Cette semaine a vu une audition du CEMA sur les missions intérieures .
Agression de Nice et antisémitisme
N’oublions pas en premier lieu l’agression contre nos soldats à Nice en début de semaine (Cf. Le Figaro, « Attentat à Nice du 3 février 2015 »), avec ce questionnement sur les ordres donnés à nos soldats. Certes, ils ont fait preuve d’un grand sang-froid, en maitrisant à mains nues semble-t-il le djihadiste puisque les armes n’ont pas été utilisées. Le FAMAS d’ailleurs est-il bien une arme appropriée ? Les armes de poing n’auraient-elles pas été plus adaptées au moins pour une partie de l’équipe de protection ?

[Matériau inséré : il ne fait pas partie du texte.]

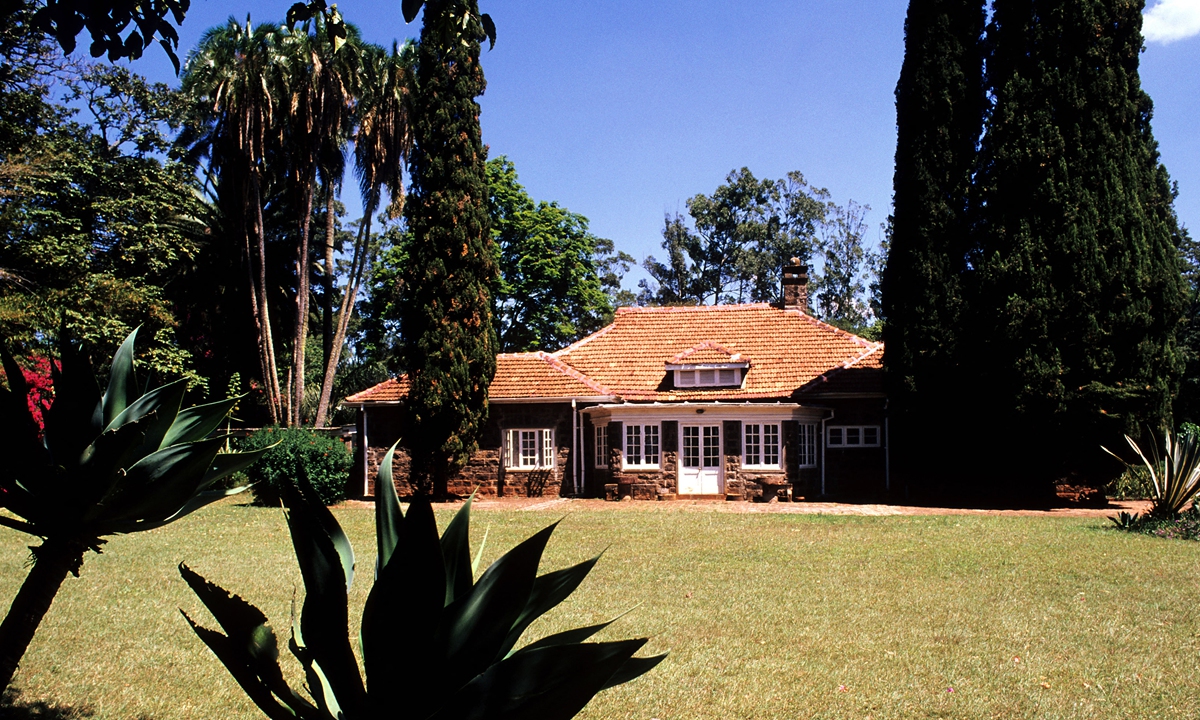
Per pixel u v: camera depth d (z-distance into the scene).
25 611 2.83
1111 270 21.22
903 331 23.80
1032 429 21.66
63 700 6.27
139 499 2.85
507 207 41.00
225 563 12.56
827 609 9.45
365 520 19.06
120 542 14.96
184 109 31.81
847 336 28.56
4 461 2.75
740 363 26.62
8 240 23.94
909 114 24.28
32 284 24.03
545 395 26.28
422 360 25.06
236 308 37.81
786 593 10.30
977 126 24.03
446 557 2.91
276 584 10.77
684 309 31.03
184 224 35.25
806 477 25.09
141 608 9.37
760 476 24.17
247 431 24.70
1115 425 21.02
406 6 5.16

Je réagirai aussi à cette tentative de récupération de la communauté juive de Nice sur l’objectif de l’agression. C’était bien les soldats qui étaient visés et non la communauté juive. La récupération de cet événement n’était pas une bonne idée. Elle était plutôt maladroite sinon contre-productive pour ceux qui ont entendu ces déclarations. Les menaces sur la communauté juive sont réelles comme l’attaque djihadiste l’a montré à Copenhague ce samedi mais la cible est avant tout notre société occidentale.
Quant à la mission des forces armées sur le territoire national, n’est-il pas temps aussi de se pencher sur la durée de la mission ? Dans son audition parlementaire (Cf. Audition du CEMA, 3 février 2015), le CEMA déclarait que la mission, en accord avec le président de la République, devait durer un mois, c’est-à-dire jusqu’au 15 février, car il n’était pas en mesure d’assurer la relève pour des unités pourtant déjà sur le terrain un mois d’affilée. Or ce vendredi 13, le ministre de la défense déclarait que la mission durerait tant que le besoin s’en ferait sentir.
Engagement sur le territoire national et condition militaire
Il est temps sans doute d’approcher aujourd’hui le coût de l’opération Sentinelle, prudemment non quantifiée ni quantifiable (surprenant d’ailleurs). Quelles seront les compensations accordées aux militaires déployés 24h/24, avec quel régime indemnitaire ? Ces questions ne sont pas abordées en général chez les militaires. Ils assurent la mission, ils en sont fiers. Il est certain (et chacun en est convaincu) qu’ils ne demanderont rien.
Cependant au nom de l’équité avec les forces de police, cela devra être abordé. Le coût comparé en homme/ jour, les horaires sur le terrain et leur compensation, devront être étudiés. Ces questions seront sans doute ignorées mais c’est le rôle des chefs militaires de les poser aujourd’hui. S’ils ne le font pas ou s’ils ne sont pas entendus, les associations professionnelles militaires qui seront imposées aux forces armées sauront le rappeler dans quelques mois au titre de la « condition militaire » dans des circonstances analogues.
Des effectifs trop peu nombreux au sein des Armées
Sur le plan opérationnel, le CEMA a rappelé son inquiétude devant la durée de l’opération Sentinelle. Avec ses 10 500 hommes mais seulement 321 réservistes, les armées assurent la protection de 800 postes sensibles non relevables sans conséquences aujourd’hui pour les autres missions mais « Si nous n’y prenons pas garde, nous ne pourrions bientôt ne plus être capables de remplir ces missions, tout en se posant la question suite aux crises actuelles des limites de la civilianisation et de l’externalisation ».
D’autres points qui ne sont pas anodins ont été évoqués. Il a exprimé son inquiétude devant la désertification militaire. Il a souligné avec justesse le rôle social de l’officier dans la construction de la nation. Une réforme de la réserve militaire est devenue une nécessité mais c’est un vieux serpent de mer.
Ces missions intérieures rappellent le rôle des armées dans la protection de la population française. Elles ont subi depuis le début de l’opération 370 incidents (Cf. Zone militaire). La publicité qui apparaissait depuis plusieurs mois discrètement sur le recrutement pour l’armée de terre de 10 000 hommes (quelle entreprise recrute autant aujourd’hui ?) avait pour slogan la protection de la population française. Prémonition qui s’affiche maintenant clairement sur les chaines de télévision dans la campagne de recrutement.
Les soldats sont l‘incarnation de l’Etat dans la protection qu’il procure à ses citoyens.